» **Material provided**:
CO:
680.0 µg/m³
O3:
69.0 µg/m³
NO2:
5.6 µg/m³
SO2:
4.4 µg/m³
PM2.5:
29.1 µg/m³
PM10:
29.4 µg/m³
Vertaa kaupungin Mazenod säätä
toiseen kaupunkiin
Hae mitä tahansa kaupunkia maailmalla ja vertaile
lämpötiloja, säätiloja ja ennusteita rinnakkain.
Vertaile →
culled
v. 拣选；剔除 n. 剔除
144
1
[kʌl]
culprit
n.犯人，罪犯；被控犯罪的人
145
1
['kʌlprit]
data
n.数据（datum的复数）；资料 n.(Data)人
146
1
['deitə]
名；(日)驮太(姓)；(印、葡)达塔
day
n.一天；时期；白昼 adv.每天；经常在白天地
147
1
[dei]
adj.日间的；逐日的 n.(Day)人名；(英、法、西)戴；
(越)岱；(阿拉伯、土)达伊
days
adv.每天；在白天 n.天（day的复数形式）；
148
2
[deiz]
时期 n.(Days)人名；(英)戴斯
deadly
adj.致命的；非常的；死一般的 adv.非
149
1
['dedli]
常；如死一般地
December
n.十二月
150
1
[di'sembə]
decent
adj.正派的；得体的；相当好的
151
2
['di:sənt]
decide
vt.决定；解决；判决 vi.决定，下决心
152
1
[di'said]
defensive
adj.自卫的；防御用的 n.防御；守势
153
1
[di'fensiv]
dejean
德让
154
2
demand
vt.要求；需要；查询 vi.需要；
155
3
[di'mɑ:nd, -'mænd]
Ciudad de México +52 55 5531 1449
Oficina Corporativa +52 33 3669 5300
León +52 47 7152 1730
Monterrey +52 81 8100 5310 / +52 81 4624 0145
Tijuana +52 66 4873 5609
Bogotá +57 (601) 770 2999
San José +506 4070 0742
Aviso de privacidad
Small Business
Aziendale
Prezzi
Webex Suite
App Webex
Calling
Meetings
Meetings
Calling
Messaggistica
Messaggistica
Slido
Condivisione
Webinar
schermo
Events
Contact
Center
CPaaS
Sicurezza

» **Task instructions**: Reproduce the entries exactly, starting at their first line and stopping after the line with "Aviso de privacidad".

» **Answer to this exercise**:
CO:
680.0 µg/m³
O3:
69.0 µg/m³
NO2:
5.6 µg/m³
SO2:
4.4 µg/m³
PM2.5:
29.1 µg/m³
PM10:
29.4 µg/m³
Vertaa kaupungin Mazenod säätä
toiseen kaupunkiin
Hae mitä tahansa kaupunkia maailmalla ja vertaile
lämpötiloja, säätiloja ja ennusteita rinnakkain.
Vertaile →
culled
v. 拣选；剔除 n. 剔除
144
1
[kʌl]
culprit
n.犯人，罪犯；被控犯罪的人
145
1
['kʌlprit]
data
n.数据（datum的复数）；资料 n.(Data)人
146
1
['deitə]
名；(日)驮太(姓)；(印、葡)达塔
day
n.一天；时期；白昼 adv.每天；经常在白天地
147
1
[dei]
adj.日间的；逐日的 n.(Day)人名；(英、法、西)戴；
(越)岱；(阿拉伯、土)达伊
days
adv.每天；在白天 n.天（day的复数形式）；
148
2
[deiz]
时期 n.(Days)人名；(英)戴斯
deadly
adj.致命的；非常的；死一般的 adv.非
149
1
['dedli]
常；如死一般地
December
n.十二月
150
1
[di'sembə]
decent
adj.正派的；得体的；相当好的
151
2
['di:sənt]
decide
vt.决定；解决；判决 vi.决定，下决心
152
1
[di'said]
defensive
adj.自卫的；防御用的 n.防御；守势
153
1
[di'fensiv]
dejean
德让
154
2
demand
vt.要求；需要；查询 vi.需要；
155
3
[di'mɑ:nd, -'mænd]
Ciudad de México +52 55 5531 1449
Oficina Corporativa +52 33 3669 5300
León +52 47 7152 1730
Monterrey +52 81 8100 5310 / +52 81 4624 0145
Tijuana +52 66 4873 5609
Bogotá +57 (601) 770 2999
San José +506 4070 0742
Aviso de privacidad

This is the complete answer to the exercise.